= Sīrat al-Iskandar =

Medieval Arabic heroic narrative

The Sīrat al-Iskandar (سيرة الإسكندر, 'Life of Alexander') is a 13th-century Arabic popular romance about Alexander the Great. It belongs to the sīra shaʿbiyya genre and was composed by Mufarrij al-Ṣūrī in the 15th century.

The Sīrat is likely the ultimate source of the Malay Hikayat Iskandar Zulkarnain.

==Composition history==
The Sīrat originates in an oral tradition of Alexander epics. Oral performance of the work, however, is poorly attested. The Dutch explorer Ulrich Jasper Seetzen recorded hearing public recitations of the Sīrat al-Iskandar in Cairo in the early 19th century. The written form of the Sīrat was composed by Abū Isḥāq Ibrahīm ibn Mufarrij al-Ṣūrī towards the end of the 13th century. It is the longest Arabic Alexander narrative at 305 folios (more than 600 pages). It is preserved in twelve identified manuscripts, but a majority of these does not contain the complete text. A majority does name al-Ṣūrī as the rāwī (narrator or reciter). He was a citizen of Tyre.

The Sīrat is distinct from the Sīrat al-Malik al-Iskandar, the Arabic version of the ancient Greek Alexander Romance, which is a literary rather than popular work. It follows a completely different narrative from that found in the Alexander Romance or in the Arabic Dhu ʾl-Qarnayn tradition. Al-Ṣūrī cites Kaʿb al-Aḥbār and Wahb ibn Munabbih as his major sources. He also sometimes cites Abu ʾl-Ḥasan al-Bakrī. In general, however, he does not cite sources.
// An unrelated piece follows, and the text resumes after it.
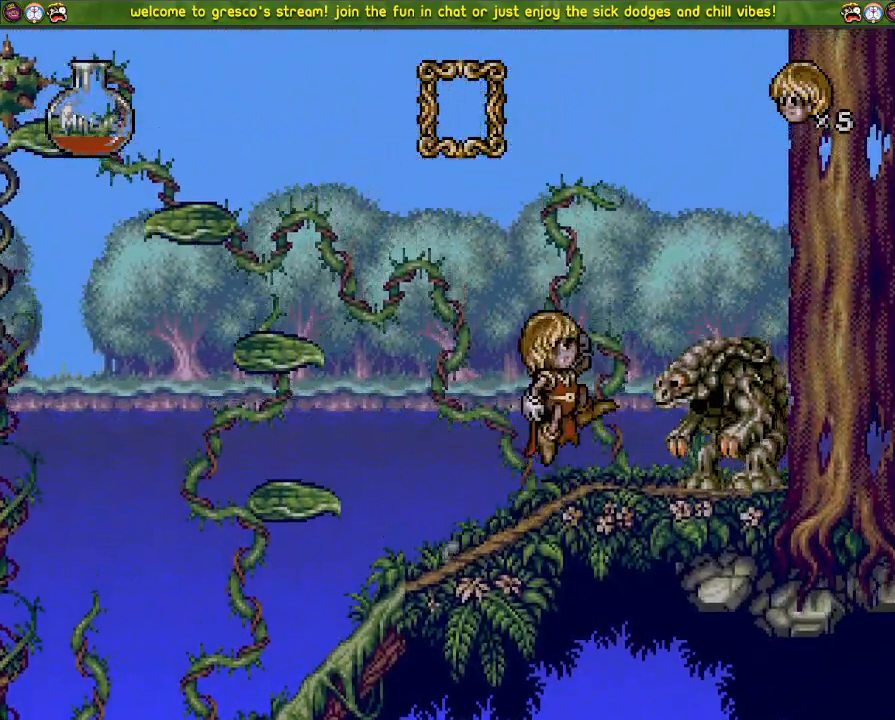
{"buttons": ["CROSS", "DPAD_LEFT"], "left_stick": "center", "right_stick": "center", "events": [[33, "DPAD_DOWN", "down"], [83, "CROSS", "down"], [167, "DPAD_DOWN", "up"], [484, "DPAD_LEFT", "down"]]}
One of the distinguishing features of the narrative, as the long title suggests, is the prominence of al-Khiḍr as Alexander's companion in all his adventures, not just that to the Land of Darkness.
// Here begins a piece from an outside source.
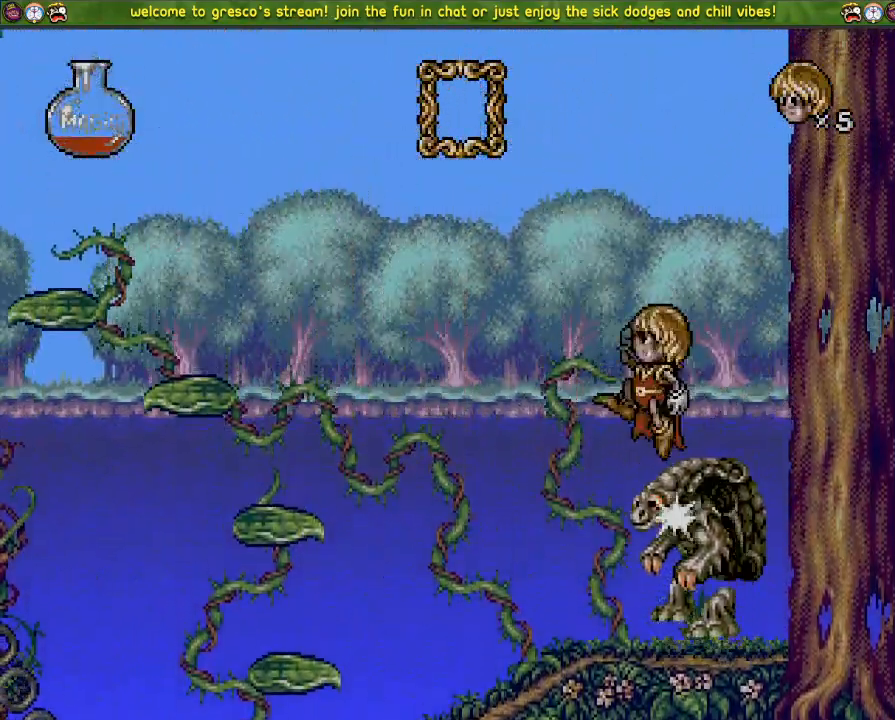
{"buttons": [], "left_stick": "center", "right_stick": "center", "events": [[200, "CROSS", "up"], [417, "DPAD_LEFT", "up"]]}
Among the identifiable but uncited sources of the Sīrat are Firdawsī's Shāhnāma (for the Persian background) and the 9th-century Nihāyat al-arab (for Alexander's conversion to monotheism).

==Synopsis==
In the Sīrat, Alexander is a son of Dārāb, a prince of the Achaemenid dynasty of Persia, and Nāhīd, daughter of King Philip II of Macedon. He is born in secret at Philip's court and is raised by Aristotle. He eventually succeeds Philip as king, while his half-brother Dārā succeeds to the Persian throne. They go to war and Alexander is victorious, with Dārā dying in his arms.

After returning to Macedon, Alexander comes under the influence of the devil, Iblīs, until he is brought back to the right path by al-Khiḍr, who convinces him he has a divine mission: to convert the whole world to monotheism. The two travel first to the West and then to the East, converting people everywhere they go. Alexander then constructs the famous wall confining Gog and Magog before setting out for the Land of Darkness to find the Water of Life. He is prevented from reaching the water by the Isrāfīl (angels), who instead give him the wonderstone. Shortly after, Alexander writes a letter of consolation to his mother and dies. He is buried in Alexandria.

Some manuscripts contain an alternate ending based on the last days of Alexander as found in the Alexander Romance. This is one of four interpolations from the Romance found in some copies of the Sīrat, the others being the letter of Alexander to Aristotle, the letter of Aristotle to Alexander and Alexander's encounter with the Amazons.